## Task requirements
Please copy the data below word for word, leaving out the pictures.
Exercise data below:
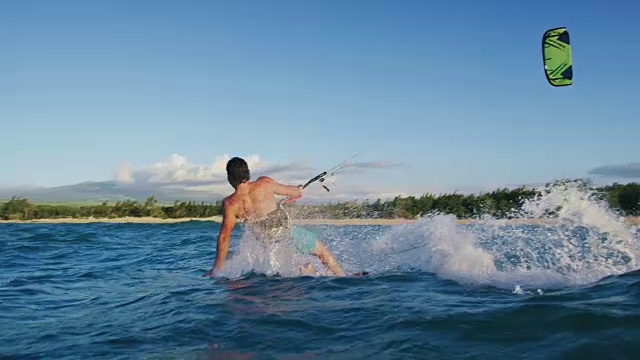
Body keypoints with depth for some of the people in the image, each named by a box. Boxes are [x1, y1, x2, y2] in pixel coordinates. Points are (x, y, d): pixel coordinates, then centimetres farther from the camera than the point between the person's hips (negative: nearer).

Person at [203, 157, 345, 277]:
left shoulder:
End of Exercise data.
## Solved exercise
Body keypoints with depth for some of the people in the image, each named by a box. Boxes are [x1, y1, x2, y2] in pixel coordinates. Points are (x, y, d): pixel coordinates, then centimetres farther from the camera than the point between the person's hips (negative: nearer).

Person at [203, 157, 345, 277]:
left shoulder:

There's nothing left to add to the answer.